-- Try it --
Return the following entries exactly, word for word.

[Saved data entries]
*** Begin section ***

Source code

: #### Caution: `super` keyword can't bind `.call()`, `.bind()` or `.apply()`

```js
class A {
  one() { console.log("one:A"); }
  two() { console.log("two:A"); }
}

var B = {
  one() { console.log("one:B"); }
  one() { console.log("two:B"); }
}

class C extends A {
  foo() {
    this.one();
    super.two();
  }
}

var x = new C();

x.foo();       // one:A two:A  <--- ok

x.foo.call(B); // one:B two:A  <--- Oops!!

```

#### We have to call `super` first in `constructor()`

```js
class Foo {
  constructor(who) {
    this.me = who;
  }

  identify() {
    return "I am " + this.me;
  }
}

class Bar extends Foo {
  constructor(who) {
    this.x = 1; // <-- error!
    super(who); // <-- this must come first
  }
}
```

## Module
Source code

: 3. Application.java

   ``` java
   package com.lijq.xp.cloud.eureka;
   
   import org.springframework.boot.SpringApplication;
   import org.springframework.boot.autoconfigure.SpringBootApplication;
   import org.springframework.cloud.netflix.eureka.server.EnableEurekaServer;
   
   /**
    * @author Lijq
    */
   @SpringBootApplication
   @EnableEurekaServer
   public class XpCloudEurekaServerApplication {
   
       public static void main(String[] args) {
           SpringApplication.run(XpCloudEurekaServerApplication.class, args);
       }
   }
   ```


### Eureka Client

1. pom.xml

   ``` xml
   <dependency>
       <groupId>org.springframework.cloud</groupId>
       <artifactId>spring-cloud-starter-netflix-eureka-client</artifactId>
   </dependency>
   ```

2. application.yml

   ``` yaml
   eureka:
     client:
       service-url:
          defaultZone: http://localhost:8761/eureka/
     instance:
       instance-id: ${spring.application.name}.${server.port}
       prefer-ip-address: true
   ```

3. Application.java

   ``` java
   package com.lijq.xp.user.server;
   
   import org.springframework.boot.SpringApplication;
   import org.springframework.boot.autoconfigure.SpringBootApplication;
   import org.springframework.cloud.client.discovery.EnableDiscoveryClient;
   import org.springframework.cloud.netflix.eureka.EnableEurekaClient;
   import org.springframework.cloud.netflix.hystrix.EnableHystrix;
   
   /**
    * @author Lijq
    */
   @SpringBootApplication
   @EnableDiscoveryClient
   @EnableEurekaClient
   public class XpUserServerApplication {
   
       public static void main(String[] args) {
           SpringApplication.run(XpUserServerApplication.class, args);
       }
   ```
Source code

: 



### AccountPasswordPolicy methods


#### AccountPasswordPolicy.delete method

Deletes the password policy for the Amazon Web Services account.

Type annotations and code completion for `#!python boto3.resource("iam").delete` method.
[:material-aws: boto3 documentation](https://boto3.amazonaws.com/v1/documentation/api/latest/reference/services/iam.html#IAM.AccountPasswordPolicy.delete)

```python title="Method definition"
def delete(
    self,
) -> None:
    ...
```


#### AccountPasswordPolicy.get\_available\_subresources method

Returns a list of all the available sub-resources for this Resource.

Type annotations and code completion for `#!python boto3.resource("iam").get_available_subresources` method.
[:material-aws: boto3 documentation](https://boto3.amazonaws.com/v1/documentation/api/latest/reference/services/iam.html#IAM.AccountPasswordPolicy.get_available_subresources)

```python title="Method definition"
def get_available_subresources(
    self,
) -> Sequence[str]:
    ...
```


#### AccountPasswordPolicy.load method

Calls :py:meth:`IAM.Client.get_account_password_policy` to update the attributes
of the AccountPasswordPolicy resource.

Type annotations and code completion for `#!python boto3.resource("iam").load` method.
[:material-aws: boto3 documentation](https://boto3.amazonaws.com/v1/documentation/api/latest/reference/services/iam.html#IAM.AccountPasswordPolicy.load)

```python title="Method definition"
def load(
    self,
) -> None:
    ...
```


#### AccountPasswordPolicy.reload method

*** End section ***

-- Response box --
Source code

: #### Caution: `super` keyword can't bind `.call()`, `.bind()` or `.apply()`

```js
class A {
  one() { console.log("one:A"); }
  two() { console.log("two:A"); }
}

var B = {
  one() { console.log("one:B"); }
  one() { console.log("two:B"); }
}

class C extends A {
  foo() {
    this.one();
    super.two();
  }
}

var x = new C();

x.foo();       // one:A two:A  <--- ok

x.foo.call(B); // one:B two:A  <--- Oops!!

```

#### We have to call `super` first in `constructor()`

```js
class Foo {
  constructor(who) {
    this.me = who;
  }

  identify() {
    return "I am " + this.me;
  }
}

class Bar extends Foo {
  constructor(who) {
    this.x = 1; // <-- error!
    super(who); // <-- this must come first
  }
}
```

## Module
Source code

: 3. Application.java

   ``` java
   package com.lijq.xp.cloud.eureka;
   
   import org.springframework.boot.SpringApplication;
   import org.springframework.boot.autoconfigure.SpringBootApplication;
   import org.springframework.cloud.netflix.eureka.server.EnableEurekaServer;
   
   /**
    * @author Lijq
    */
   @SpringBootApplication
   @EnableEurekaServer
   public class XpCloudEurekaServerApplication {
   
       public static void main(String[] args) {
           SpringApplication.run(XpCloudEurekaServerApplication.class, args);
       }
   }
   ```


### Eureka Client

1. pom.xml

   ``` xml
   <dependency>
       <groupId>org.springframework.cloud</groupId>
       <artifactId>spring-cloud-starter-netflix-eureka-client</artifactId>
   </dependency>
   ```

2. application.yml

   ``` yaml
   eureka:
     client:
       service-url:
          defaultZone: http://localhost:8761/eureka/
     instance:
       instance-id: ${spring.application.name}.${server.port}
       prefer-ip-address: true
   ```

3. Application.java

   ``` java
   package com.lijq.xp.user.server;
   
   import org.springframework.boot.SpringApplication;
   import org.springframework.boot.autoconfigure.SpringBootApplication;
   import org.springframework.cloud.client.discovery.EnableDiscoveryClient;
   import org.springframework.cloud.netflix.eureka.EnableEurekaClient;
   import org.springframework.cloud.netflix.hystrix.EnableHystrix;
   
   /**
    * @author Lijq
    */
   @SpringBootApplication
   @EnableDiscoveryClient
   @EnableEurekaClient
   public class XpUserServerApplication {
   
       public static void main(String[] args) {
           SpringApplication.run(XpUserServerApplication.class, args);
       }
   ```
Source code

: 



### AccountPasswordPolicy methods


#### AccountPasswordPolicy.delete method

Deletes the password policy for the Amazon Web Services account.

Type annotations and code completion for `#!python boto3.resource("iam").delete` method.
[:material-aws: boto3 documentation](https://boto3.amazonaws.com/v1/documentation/api/latest/reference/services/iam.html#IAM.AccountPasswordPolicy.delete)

```python title="Method definition"
def delete(
    self,
) -> None:
    ...
```


#### AccountPasswordPolicy.get\_available\_subresources method

Returns a list of all the available sub-resources for this Resource.

Type annotations and code completion for `#!python boto3.resource("iam").get_available_subresources` method.
[:material-aws: boto3 documentation](https://boto3.amazonaws.com/v1/documentation/api/latest/reference/services/iam.html#IAM.AccountPasswordPolicy.get_available_subresources)

```python title="Method definition"
def get_available_subresources(
    self,
) -> Sequence[str]:
    ...
```


#### AccountPasswordPolicy.load method

Calls :py:meth:`IAM.Client.get_account_password_policy` to update the attributes
of the AccountPasswordPolicy resource.

Type annotations and code completion for `#!python boto3.resource("iam").load` method.
[:material-aws: boto3 documentation](https://boto3.amazonaws.com/v1/documentation/api/latest/reference/services/iam.html#IAM.AccountPasswordPolicy.load)

```python title="Method definition"
def load(
    self,
) -> None:
    ...
```


#### AccountPasswordPolicy.reload method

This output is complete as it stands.